Military Spouses Should Speak Out Against Wars of Choice. Here’s How

Airman hugs his spouse after returning from a deployment
A U.S. Air Force Airman hugs his spouse after returning from a deployment at Dyess Air Force Base, Texas, Jan. 18, 2019. (U.S. Air Force photo/Mercedes Porter)

Sarah Streyder is the Founder of the Secure Families Initiative and a proud Air Force spouse. She is an advocate for principled foreign policy, and passionate about elevating military spouse voices. Sarah encourages everyone she meets to get involved, organize, and vote.

I am a military spouse, and my voice is missing from our country’s conversations about war and peace.

Stories of trade-offs and heartache are a dime a dozen in the military community. Our country has been at war for 19 years, and that has consequences for our troops and their loved ones. Frequent moves and deployments make it difficult – sometimes impossible – for families to stick together.

Some people talk about our military’s operational tempo as if it’s the way things will always be because it’s the way things are now and always have been. But I don’t have time for that kind of fatalism! Our military’s operational tempo stems directly from our country’s foreign policy. And we have a choice in how our country engages in the world around us. We can promote aggression, or we can prioritize diplomacy as our tool of first resort – and in doing so, protect our service members from unnecessary danger.

My husband is an active-duty Air Force sergeant, and I am tremendously proud of his service. His job has also been hard on our family. Like many couples, our marriage has been filled with bittersweet moments.

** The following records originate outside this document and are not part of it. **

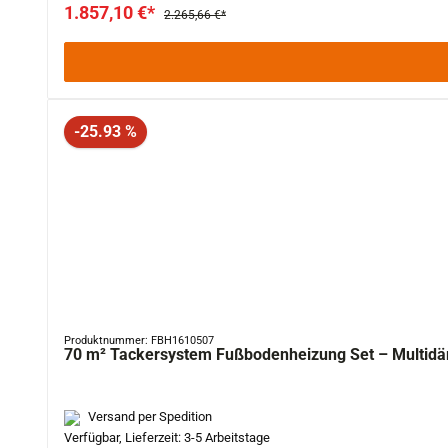
1.857,10 €*
2.265,66 €*
Rabatt
-25.93 %
Produktnummer: FBH1610507
70 m² Tackersystem Fußbodenheizung Set – Multidä
Versand per Spedition
Verfügbar, Lieferzeit: 3-5 Arbeitstage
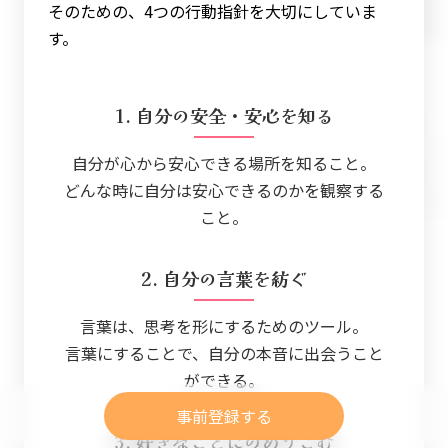
そのための、4つの行動指針を大切にしていま
す。
1. 自分の安全・安心を知る
自分が心から安心できる場所を知ること。
どんな時に自分は安心できるのかを観察する
こと。
2. 自分の言葉を紡ぐ
言葉は、思考を形にするためのツール。
言葉にすることで、自分の本音に出会うこと
ができる。
事前登録する
3. 好きなことにのめりこむ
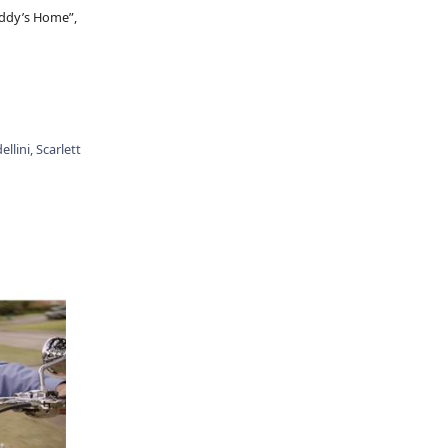
addy’s Home”,
ellini,
Scarlett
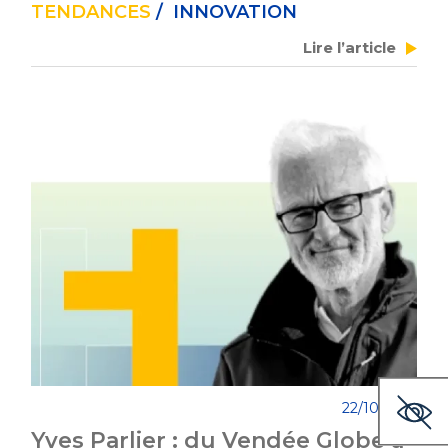
TENDANCES
/ INNOVATION
Lire l’article
22/10/2025
Yves Parlier : du Vendée Globe à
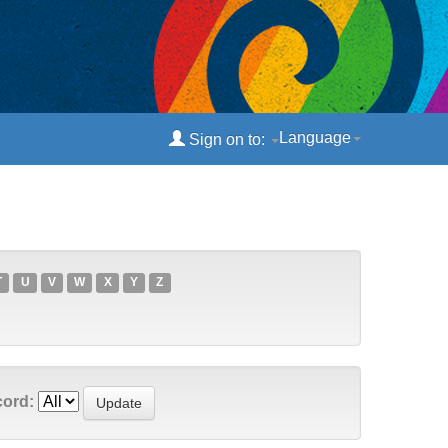
Language
Sign on to:
T
U
V
W
X
Y
Z
cord:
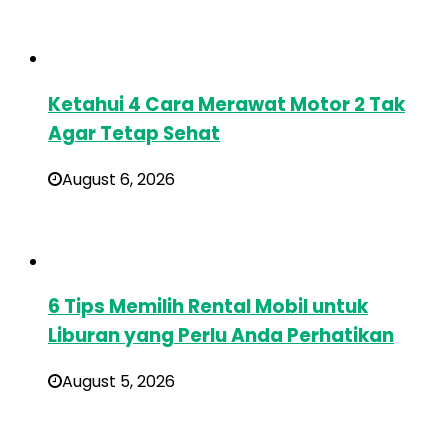
Ketahui 4 Cara Merawat Motor 2 Tak
Agar Tetap Sehat
August 6, 2026
6 Tips Memilih Rental Mobil untuk
Liburan yang Perlu Anda Perhatikan
August 5, 2026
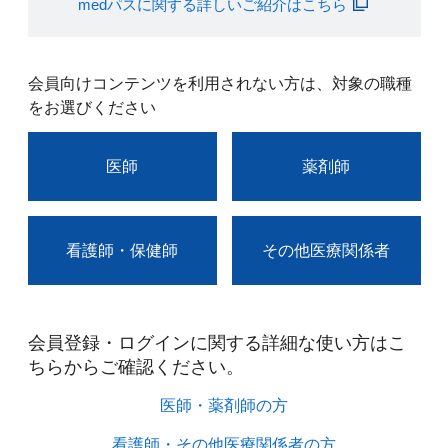
medパスに関する詳しいご紹介はこちら
会員向けコンテンツを利用されない方は、対象の職種
をお選びください
医師
薬剤師
看護師・保健師
その他医療関係者
会員登録・ログインに関する詳細な使い方はこ
ちらからご確認ください。​
医師・薬剤師の方​
看護師・その他医療関係者の方​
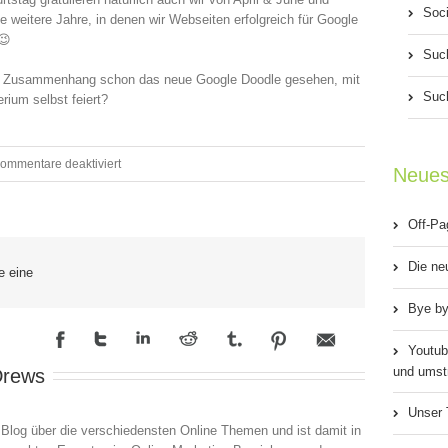
Soci
le weitere Jahre, in denen wir Webseiten erfolgreich für Google
😉
Suc
em Zusammenhang schon das neue Google Doodle gesehen, mit
Suc
rium selbst feiert?
für
ommentare deaktiviert
Neues
Happy
Off-Pa
Birthday
Google!
Die ne
e eine
Bye by
Youtub
und umstr
Drews
Unser 
 Blog über die verschiedensten Online Themen und ist damit in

I remember the day Jason shipped off to boot camp, because it was the same day I met the president. After working as a White House intern for three months, I was finally getting to meet the boss. On my way to the West Wing, I got Jason’s last goodbye phone call before he’d be out of communication for two months. All I could think about for the rest of the day was how much I missed him.

The same thing happened three months later, when I got offered a full-time job in the administration. I called Jason to tell him the good news, and he said, “we’re getting stationed in Nebraska.” I spent hours agonizing between a once-in-a-lifetime job and getting to live with my spouse. I chose the former, which meant we spent our second year as a married couple living halfway across the country from each other.

When given the option to pursue peace or promote aggression, I know which world I’d rather live in. And I know many spouses who would agree.

The most important thing military spouses can do to push against wars of choice is to vote. But not all of us vote as often as we could. According to a 2018 survey conducted by the Military Officers Association of America (MOAA) and the Institute for Veterans and Military Families (IVMF), only 36% of military spouse respondents said they vote in every election, even though 69% believe voting is a civic duty. The main reasons respondents gave for not voting came down to a lack of information and motivation. Only 40% of spouses felt it was easy to get information about voting and only 27% felt actively encouraged to vote.

That is why I decided to launch the Secure Families Initiative (SFI) – a program to mobilize military spouses as foreign policy voters and advocates. With the help of our parent organization, Foreign Policy for America, we plan to train and organize members of our community to speak up and out about principled American engagement in the world.

Why? Because I believe we are this country’s most under-utilized voices in favor of a diplomacy-first approach to foreign policy.

Military spouses know better than almost anyone about the hidden costs of war. Our public discourse talks about wars in terms of blood and treasure, which are very real. But for us, they’re so much more. Wars can be measured in missed birthdays and pricey care packages; in grocery store meltdowns and emotional homecomings; in disrupted careers and constant anxiety. When our loved ones deploy overseas, we’re the ones left behind to keep the family operating.

When the U.S. defunds our State Department, we lean more heavily on our service members to solve problems that don’t have a military solution. When our country engages in forever wars, we demand an unsustainable operational tempo that makes it harder to recruit for our all-volunteer force -- now that’s a national security nightmare.

SFI is creating a home for people like me to take action – opportunities built by mil spouses, for mil spouses. We hope to empower this community to share their stories with clarity and fearlessness.

Are you a military spouse who’s confused about where or how to vote? Have you thought about getting more involved in advocacy, but you’re not sure where to start? From non-voters to regular policy wonks, we have something for everyone. If this sounds like a program you could use, check us out at

It’s not hard to find voters who care about supporting military families, but most don’t understand the reality of what our lives are really like. Too often, military service is leveraged on the political stage to push for policies that actually run counter to our best interests. If we can bridge that awareness gap, I believe we can make better decisions as a country.

As military spouses, our lives are directly impacted by the foreign policy decisions made by our national leaders. We deserve a voice at the decision-making table.